We know vim puts the terminal in “raw” mode where it receives keystrokes as they are typed, opposed to “cooked” mode where the command is not processed fully unless the end-user enters it in the terminal.

How does the shell distinguish when to go into either mode? How does this switch happen? is there a mode in between “raw” and “cooked” mode?

To clarify, any process that has access to a terminal can change that terminal's settings, simply by calling tcsetattr() with the appropriate attributes (the same call used by the termstate_ functions in cush).

vim is an example of a process that does that. Raw mode is also entered by the readline() function cush (and bash) uses. That's why, for instance, Ctrl-A and Ctrl-E work and many other readline shortcuts. When readline() returns, the terminal is set back into whatever state it was in before the call, so we don't notice. If we had implemented our shell with, say, scanf() and printf() only, we wouldn't have put the terminal into the raw state, so a shell could be implemented without raw mode, albeit with less user comfort.

As to what "raw" mode is and how to enter it. It turns out that "raw" vs "cooked" mode isn't actually the official term (anymore). The terms come from Unix System 7. In POSIX, what's commonly called "raw" mode is a combination of switches. tcsetattr(3) describes it as:

Raw mode

cfmakeraw() sets the terminal to something like the "raw" mode of the old Version 7 terminal driver: input is available character by character, echoing is disabled, and all special processing of terminal input and output characters is disabled.  The terminal attributes are set as follows:

termios_p->c_iflag &= ~(IGNBRK | BRKINT | PARMRK | ISTRIP
                | INLCR | IGNCR | ICRNL | IXON);
termios_p->c_oflag &= ~OPOST;
termios_p->c_lflag &= ~(ECHO | ECHONL | ICANON | ISIG | IEXTEN);
termios_p->c_cflag &= ~(CSIZE | PARENB);
termios_p->c_cflag |= CS8;

You can look up what all these attributes mean, but the key attribute here is ICANON and that's how POSIX refers to line-by-line vs key-by-key processing mode, as "canonical" (line-by-line) and "non-canonical" mode.

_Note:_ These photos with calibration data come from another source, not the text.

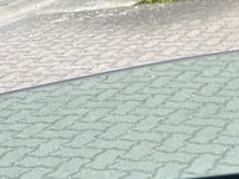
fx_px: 718
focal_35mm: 104
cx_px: 332
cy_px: 241
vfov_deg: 13.6
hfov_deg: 17.4
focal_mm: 5.1
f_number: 1.6
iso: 50
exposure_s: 1/471
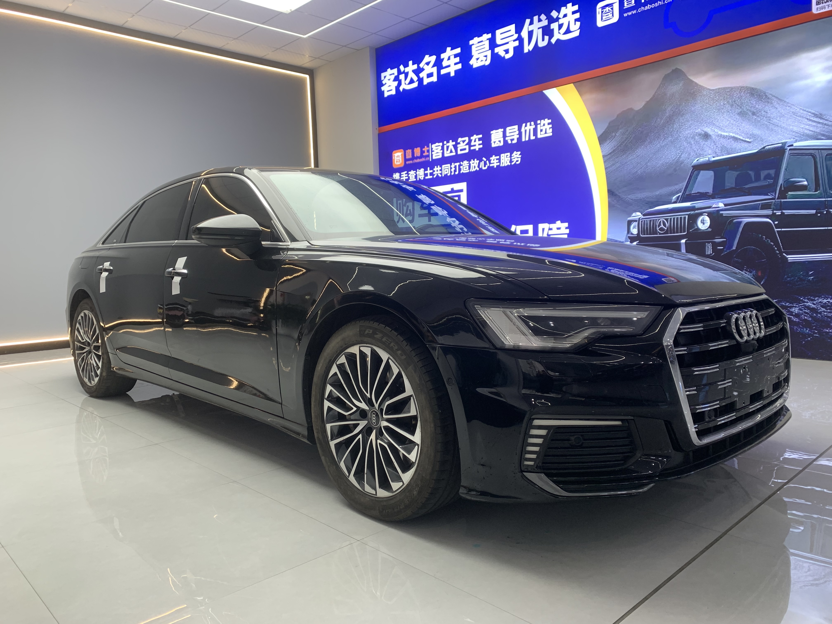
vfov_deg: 53.1
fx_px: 625
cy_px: 312
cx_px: 416
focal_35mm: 26
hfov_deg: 67.3
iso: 50
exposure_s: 1/100
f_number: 1.8
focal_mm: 4.25
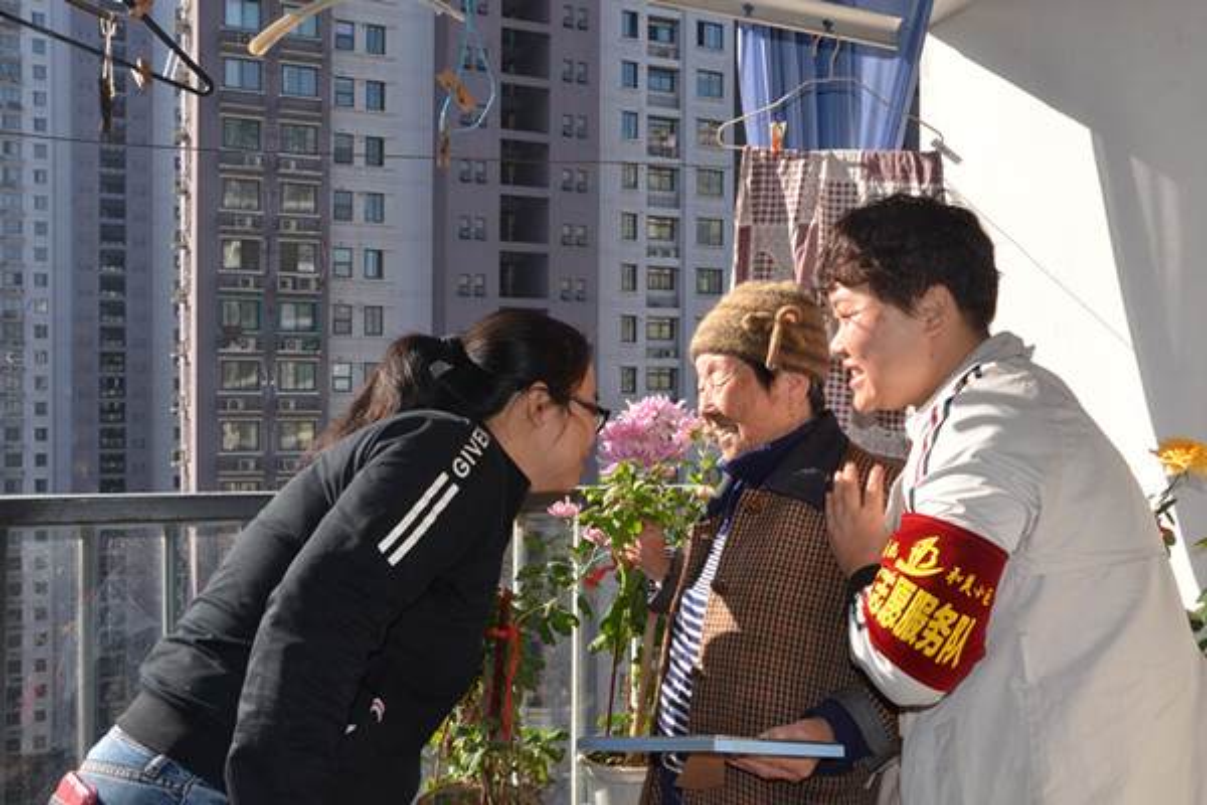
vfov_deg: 40.0
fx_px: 1106
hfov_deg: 57.2
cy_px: 402
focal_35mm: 33
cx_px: 604
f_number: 14
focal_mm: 22
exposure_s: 1/250
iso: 640
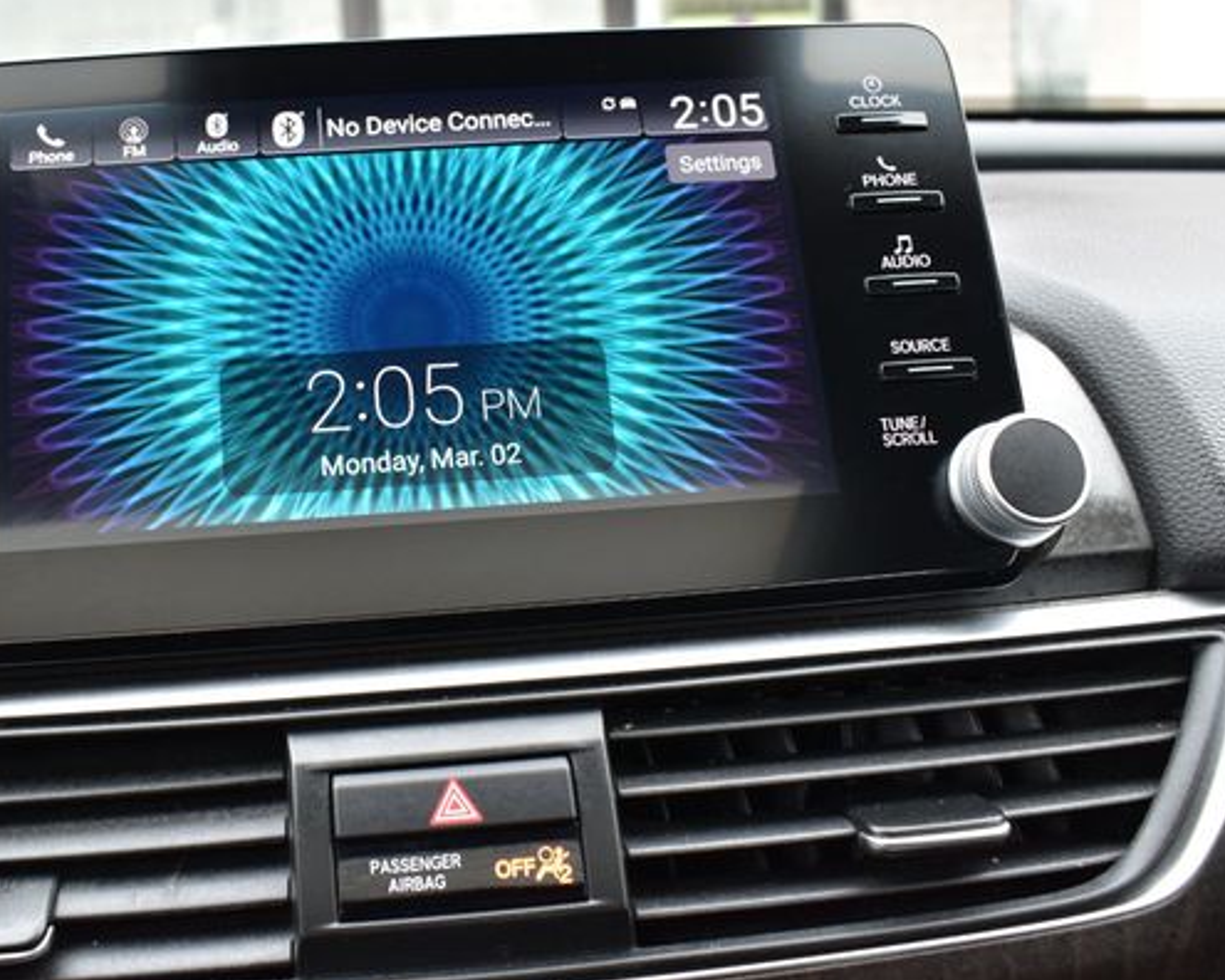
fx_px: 1450
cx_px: 448
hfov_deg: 45.3
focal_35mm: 40
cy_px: 465
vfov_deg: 37.3
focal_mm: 22
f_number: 6.3
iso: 400
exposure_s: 1/20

If you want to try out raw mode yourself, here's a short program:

// raw.c
#include <stdio.h>
#include <termios.h>
#include <unistd.h>
#include <fcntl.h>
#include <assert.h>

int
main()
{
    int terminal_fd = open(ctermid(NULL), O_RDWR);
    assert (terminal_fd != -1);

    struct termios tty_state;
    int rc = tcgetattr(terminal_fd, &tty_state);
    struct termios saved_tty_state = tty_state;

    assert (rc == 0);
    tty_state.c_iflag &= ~(IGNBRK | BRKINT | PARMRK | ISTRIP
                    | INLCR | IGNCR | ICRNL | IXON);
    tty_state.c_oflag &= ~OPOST;
    tty_state.c_lflag &= ~(ECHO | ECHONL | ICANON | ISIG | IEXTEN);
    tty_state.c_cflag &= ~(CSIZE | PARENB);
    tty_state.c_cflag |= CS8;

    printf("press ctrl-d to exit\n");
    rc = tcsetattr(terminal_fd, TCSANOW, &tty_state);
    assert (rc == 0);

    char c; 
    while (read(0, &c, 1) == 1 && c != 0x4)
        write(1, &c, 1);

    // restore sane state on exit
    rc = tcsetattr(terminal_fd, TCSANOW, &saved_tty_state);
    assert (rc == 0);
}

Compile with gcc -o raw raw.c and then you can start it with ./raw. Everything input is echoed back. Ctrl-C and Ctrl-Z don't work anymore. If you type Enter it goes to the beginning of the line (type Ctrl-J to go to the next line). Type Ctrl-D (0x4) to exit.